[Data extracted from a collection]
::::::
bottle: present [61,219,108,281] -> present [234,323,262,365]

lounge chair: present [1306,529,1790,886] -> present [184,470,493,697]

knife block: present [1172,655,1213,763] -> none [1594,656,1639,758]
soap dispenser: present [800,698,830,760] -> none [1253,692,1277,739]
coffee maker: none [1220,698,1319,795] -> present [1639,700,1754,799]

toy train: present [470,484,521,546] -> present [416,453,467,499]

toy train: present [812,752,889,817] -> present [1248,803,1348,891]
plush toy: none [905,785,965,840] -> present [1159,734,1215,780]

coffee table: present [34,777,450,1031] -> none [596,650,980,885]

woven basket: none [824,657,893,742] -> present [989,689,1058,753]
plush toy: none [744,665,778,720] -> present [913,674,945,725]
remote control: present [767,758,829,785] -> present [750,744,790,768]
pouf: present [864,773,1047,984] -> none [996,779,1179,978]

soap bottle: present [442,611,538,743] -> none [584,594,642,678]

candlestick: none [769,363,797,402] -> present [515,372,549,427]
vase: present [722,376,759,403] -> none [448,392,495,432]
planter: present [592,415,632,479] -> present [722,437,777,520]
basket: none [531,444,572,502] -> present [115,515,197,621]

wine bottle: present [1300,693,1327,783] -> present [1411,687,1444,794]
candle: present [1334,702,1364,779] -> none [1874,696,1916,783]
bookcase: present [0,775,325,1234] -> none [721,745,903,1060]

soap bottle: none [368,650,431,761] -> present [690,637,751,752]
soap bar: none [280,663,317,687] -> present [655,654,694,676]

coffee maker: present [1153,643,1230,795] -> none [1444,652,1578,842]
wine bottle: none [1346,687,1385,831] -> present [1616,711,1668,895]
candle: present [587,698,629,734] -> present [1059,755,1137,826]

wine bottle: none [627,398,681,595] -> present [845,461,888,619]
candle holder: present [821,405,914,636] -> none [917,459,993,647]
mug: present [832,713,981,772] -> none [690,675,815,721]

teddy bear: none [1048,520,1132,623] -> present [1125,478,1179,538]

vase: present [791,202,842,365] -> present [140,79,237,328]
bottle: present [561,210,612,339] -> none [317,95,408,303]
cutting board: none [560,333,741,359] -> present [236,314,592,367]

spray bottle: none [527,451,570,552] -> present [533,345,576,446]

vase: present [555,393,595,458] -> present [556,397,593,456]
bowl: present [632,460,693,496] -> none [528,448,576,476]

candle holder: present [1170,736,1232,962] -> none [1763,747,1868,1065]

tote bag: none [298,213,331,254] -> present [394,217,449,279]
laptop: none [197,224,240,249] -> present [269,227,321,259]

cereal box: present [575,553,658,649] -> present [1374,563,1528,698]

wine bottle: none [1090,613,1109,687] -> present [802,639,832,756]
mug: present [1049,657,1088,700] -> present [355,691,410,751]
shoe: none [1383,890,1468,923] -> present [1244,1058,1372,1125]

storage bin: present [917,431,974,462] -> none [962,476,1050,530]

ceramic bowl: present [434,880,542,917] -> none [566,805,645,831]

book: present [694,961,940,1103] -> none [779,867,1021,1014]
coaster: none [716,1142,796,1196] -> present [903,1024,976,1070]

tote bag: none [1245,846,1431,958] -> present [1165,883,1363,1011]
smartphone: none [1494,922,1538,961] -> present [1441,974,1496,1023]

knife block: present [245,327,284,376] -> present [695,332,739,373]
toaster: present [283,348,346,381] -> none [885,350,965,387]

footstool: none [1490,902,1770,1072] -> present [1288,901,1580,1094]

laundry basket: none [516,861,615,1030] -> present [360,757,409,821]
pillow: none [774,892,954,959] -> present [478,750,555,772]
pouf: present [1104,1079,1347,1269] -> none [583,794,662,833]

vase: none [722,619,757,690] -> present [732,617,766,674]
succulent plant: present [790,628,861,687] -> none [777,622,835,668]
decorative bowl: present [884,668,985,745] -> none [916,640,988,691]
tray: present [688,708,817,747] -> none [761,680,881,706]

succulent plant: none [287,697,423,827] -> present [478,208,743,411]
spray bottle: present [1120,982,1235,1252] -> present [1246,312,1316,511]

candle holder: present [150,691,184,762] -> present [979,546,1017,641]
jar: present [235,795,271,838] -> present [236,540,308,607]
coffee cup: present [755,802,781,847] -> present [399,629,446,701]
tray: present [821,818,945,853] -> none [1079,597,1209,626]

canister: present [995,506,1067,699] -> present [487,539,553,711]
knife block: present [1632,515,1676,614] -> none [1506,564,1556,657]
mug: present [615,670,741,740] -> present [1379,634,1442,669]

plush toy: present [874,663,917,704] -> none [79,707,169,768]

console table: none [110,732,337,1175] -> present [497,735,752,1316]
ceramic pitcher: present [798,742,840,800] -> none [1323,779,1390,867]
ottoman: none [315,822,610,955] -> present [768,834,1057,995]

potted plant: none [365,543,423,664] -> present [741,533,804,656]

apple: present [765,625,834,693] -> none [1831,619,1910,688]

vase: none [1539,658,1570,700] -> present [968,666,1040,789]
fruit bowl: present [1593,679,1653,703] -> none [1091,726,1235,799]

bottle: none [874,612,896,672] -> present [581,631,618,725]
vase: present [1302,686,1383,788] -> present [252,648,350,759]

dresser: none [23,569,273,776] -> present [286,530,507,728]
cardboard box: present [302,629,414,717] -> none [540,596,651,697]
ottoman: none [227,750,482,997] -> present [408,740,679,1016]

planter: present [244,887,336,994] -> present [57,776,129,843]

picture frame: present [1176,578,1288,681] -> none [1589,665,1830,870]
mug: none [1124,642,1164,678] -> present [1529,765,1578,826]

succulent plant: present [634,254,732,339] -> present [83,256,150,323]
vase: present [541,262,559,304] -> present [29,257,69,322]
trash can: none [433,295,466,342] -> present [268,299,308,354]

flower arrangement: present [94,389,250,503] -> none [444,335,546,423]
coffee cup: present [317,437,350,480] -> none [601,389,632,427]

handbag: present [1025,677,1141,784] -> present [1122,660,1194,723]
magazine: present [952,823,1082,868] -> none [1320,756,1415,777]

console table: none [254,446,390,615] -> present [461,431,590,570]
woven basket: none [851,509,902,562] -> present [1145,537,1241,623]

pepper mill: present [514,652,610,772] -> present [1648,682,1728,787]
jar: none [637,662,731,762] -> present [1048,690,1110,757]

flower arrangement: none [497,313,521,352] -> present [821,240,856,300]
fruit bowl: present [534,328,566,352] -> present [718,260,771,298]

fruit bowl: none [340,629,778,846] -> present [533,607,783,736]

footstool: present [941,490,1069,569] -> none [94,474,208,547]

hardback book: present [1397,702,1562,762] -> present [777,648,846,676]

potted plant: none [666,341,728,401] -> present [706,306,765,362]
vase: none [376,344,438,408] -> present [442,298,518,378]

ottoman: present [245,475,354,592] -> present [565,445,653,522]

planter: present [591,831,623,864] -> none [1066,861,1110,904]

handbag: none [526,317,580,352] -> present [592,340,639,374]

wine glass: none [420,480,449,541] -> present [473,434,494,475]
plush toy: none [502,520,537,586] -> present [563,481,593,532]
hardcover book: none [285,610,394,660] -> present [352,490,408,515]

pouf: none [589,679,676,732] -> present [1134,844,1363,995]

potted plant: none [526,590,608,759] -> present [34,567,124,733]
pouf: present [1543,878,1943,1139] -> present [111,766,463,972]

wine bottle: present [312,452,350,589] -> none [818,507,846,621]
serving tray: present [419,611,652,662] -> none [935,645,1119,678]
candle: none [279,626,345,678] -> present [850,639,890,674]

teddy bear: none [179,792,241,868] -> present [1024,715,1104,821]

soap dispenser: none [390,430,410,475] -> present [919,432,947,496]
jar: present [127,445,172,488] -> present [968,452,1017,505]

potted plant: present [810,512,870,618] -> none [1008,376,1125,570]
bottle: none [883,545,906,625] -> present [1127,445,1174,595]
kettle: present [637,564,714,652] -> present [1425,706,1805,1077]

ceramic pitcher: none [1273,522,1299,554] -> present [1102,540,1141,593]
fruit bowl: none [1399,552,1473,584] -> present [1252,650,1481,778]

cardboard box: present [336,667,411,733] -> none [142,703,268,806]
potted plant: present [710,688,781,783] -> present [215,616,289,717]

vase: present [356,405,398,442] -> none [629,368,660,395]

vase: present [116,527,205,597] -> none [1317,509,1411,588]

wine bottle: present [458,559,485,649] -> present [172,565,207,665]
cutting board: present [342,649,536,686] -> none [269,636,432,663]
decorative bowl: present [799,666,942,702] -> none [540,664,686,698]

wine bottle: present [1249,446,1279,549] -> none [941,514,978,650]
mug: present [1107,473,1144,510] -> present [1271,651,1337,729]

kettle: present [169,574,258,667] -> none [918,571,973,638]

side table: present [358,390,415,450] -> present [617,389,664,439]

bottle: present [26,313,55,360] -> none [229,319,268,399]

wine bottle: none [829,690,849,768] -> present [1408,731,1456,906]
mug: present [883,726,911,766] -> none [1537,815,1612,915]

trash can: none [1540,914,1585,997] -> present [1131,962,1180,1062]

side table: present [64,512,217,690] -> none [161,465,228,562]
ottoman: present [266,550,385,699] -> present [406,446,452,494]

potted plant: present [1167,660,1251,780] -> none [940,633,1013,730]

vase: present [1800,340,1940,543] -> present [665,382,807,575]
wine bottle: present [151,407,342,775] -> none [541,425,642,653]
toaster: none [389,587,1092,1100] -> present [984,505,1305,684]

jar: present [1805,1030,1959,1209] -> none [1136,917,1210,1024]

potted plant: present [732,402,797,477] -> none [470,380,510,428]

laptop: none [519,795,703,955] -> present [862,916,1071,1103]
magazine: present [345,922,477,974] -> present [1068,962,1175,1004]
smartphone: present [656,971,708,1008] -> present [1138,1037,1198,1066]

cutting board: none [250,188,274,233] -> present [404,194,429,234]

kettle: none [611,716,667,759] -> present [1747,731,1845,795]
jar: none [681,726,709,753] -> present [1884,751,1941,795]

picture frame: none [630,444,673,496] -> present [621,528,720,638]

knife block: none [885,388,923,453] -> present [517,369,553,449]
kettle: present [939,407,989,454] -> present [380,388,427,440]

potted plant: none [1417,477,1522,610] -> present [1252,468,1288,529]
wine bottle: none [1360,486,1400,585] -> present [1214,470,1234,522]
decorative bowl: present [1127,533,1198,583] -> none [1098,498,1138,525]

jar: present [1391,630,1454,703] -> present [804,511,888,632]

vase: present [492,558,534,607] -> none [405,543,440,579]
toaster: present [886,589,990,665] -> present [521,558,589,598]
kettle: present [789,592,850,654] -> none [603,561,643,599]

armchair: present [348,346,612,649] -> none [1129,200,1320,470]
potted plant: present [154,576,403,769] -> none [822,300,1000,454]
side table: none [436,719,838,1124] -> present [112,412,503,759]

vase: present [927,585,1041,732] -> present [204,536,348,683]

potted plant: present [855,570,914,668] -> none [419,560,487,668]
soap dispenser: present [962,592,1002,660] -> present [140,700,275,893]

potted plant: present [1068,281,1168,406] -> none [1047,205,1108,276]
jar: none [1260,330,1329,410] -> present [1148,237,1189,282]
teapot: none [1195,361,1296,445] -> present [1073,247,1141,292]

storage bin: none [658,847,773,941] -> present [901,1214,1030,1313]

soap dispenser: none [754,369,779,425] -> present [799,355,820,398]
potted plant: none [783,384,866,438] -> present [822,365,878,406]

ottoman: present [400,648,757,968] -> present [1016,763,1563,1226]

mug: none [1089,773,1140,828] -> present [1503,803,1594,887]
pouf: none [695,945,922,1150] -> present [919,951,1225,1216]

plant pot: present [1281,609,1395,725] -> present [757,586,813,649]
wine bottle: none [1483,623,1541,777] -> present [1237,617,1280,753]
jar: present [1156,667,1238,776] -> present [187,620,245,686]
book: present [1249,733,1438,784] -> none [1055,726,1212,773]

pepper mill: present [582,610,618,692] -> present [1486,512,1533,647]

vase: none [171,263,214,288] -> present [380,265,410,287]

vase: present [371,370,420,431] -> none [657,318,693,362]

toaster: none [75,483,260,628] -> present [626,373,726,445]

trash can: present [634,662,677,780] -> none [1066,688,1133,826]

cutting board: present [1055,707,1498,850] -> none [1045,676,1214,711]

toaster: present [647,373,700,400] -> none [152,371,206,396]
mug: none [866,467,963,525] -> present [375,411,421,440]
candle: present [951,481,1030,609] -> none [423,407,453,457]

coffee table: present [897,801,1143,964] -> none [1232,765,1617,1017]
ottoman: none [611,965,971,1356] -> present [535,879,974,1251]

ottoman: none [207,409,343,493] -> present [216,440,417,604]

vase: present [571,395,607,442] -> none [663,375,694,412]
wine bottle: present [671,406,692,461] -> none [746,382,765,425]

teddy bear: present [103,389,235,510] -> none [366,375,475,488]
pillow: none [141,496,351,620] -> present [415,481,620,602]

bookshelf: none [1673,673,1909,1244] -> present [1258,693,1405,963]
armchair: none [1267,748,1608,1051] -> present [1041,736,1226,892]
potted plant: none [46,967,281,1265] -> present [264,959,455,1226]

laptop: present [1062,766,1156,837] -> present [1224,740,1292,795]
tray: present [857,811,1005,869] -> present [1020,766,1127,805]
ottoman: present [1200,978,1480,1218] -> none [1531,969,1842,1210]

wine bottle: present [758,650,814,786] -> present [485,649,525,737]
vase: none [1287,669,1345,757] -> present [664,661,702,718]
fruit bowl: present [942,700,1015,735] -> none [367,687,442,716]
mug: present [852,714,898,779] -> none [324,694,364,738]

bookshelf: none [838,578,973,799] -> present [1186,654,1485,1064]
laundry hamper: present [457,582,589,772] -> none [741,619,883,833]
::::::
*Request*. From the records above, copy each line where the word "plush" can be found.

*Result of the task*.
plush toy: none [905,785,965,840] -> present [1159,734,1215,780]
plush toy: none [744,665,778,720] -> present [913,674,945,725]
plush toy: present [874,663,917,704] -> none [79,707,169,768]
plush toy: none [502,520,537,586] -> present [563,481,593,532]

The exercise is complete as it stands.